Cosmology – How Does It Make Sense for the Universe to Have Started from the Big Bang?

big-bangcosmologygeneral-relativitysingularitiesspacetime

It has been said that the Big Bang started from a singularity. Think about a balloon radially growing over time. Fix a time $t_0, t_1 > 0$, and let $M_0, M_1$ be two balloons at time $t_0, t_1$ respectively. I can find a two-parameter diffeomorphism $\phi(t_0, t_1): M_0 \rightarrow M_1$.

However, I cannot find a diffeomorphism if I let $t_0 = 0$ and $t_1 > 0$, i.e. $\phi(0, t_1): \{*\} \rightarrow M_1$. In what sense should I interpret a homotopy between initial state (big bang) and final state (the current universe)?
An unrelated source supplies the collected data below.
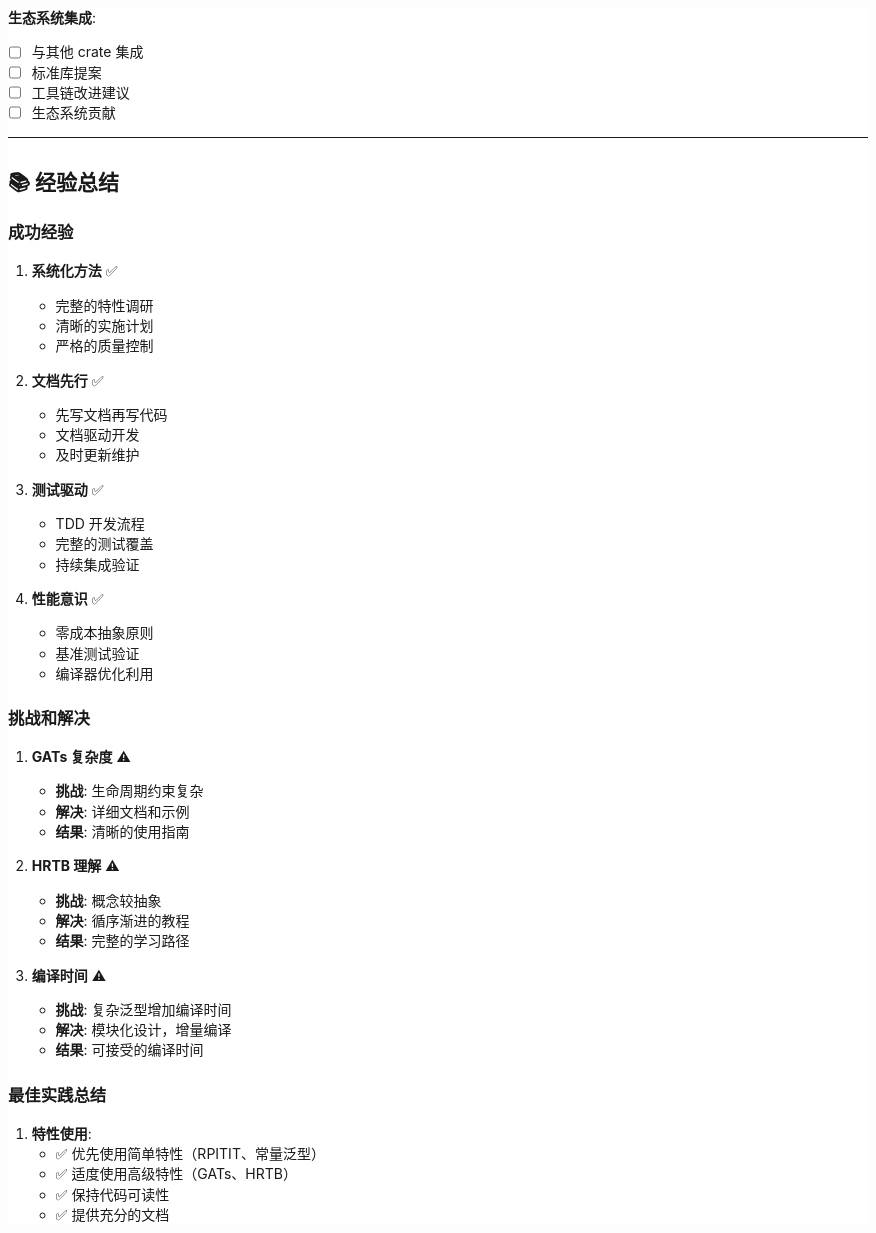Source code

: **生态系统集成**:

- [ ] 与其他 crate 集成
- [ ] 标准库提案
- [ ] 工具链改进建议
- [ ] 生态系统贡献

---

## 📚 经验总结

### 成功经验

1. **系统化方法** ✅
   - 完整的特性调研
   - 清晰的实施计划
   - 严格的质量控制

2. **文档先行** ✅
   - 先写文档再写代码
   - 文档驱动开发
   - 及时更新维护

3. **测试驱动** ✅
   - TDD 开发流程
   - 完整的测试覆盖
   - 持续集成验证

4. **性能意识** ✅
   - 零成本抽象原则
   - 基准测试验证
   - 编译器优化利用

### 挑战和解决

1. **GATs 复杂度** ⚠️
   - **挑战**: 生命周期约束复杂
   - **解决**: 详细文档和示例
   - **结果**: 清晰的使用指南

2. **HRTB 理解** ⚠️
   - **挑战**: 概念较抽象
   - **解决**: 循序渐进的教程
   - **结果**: 完整的学习路径

3. **编译时间** ⚠️
   - **挑战**: 复杂泛型增加编译时间
   - **解决**: 模块化设计，增量编译
   - **结果**: 可接受的编译时间

### 最佳实践总结

1. **特性使用**:
   - ✅ 优先使用简单特性（RPITIT、常量泛型）
   - ✅ 适度使用高级特性（GATs、HRTB）
   - ✅ 保持代码可读性
   - ✅ 提供充分的文档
Is it even true that the Big Bang started from a singularity?

Best Answer

The singularity at the start of the universe in the Big Bang model is not supposed to be understood as part of the smooth manifold of spacetime, precisely for this reason.

The time function on spacetime does not actually assign a "point" to $t = 0$. It's undefined (otherwise spacetime wouldn't be a Lorentzian manifold), and the same is true if you take an FLRW universe and try to keep the initial spatial slice 3d - since the scale factor goes to zero, the manifold is not Lorentzian there.

If you want to model the initial singularity of the Big Bang as part of spacetime, you need to consider more general models of spacetime than a Lorentzian manifold.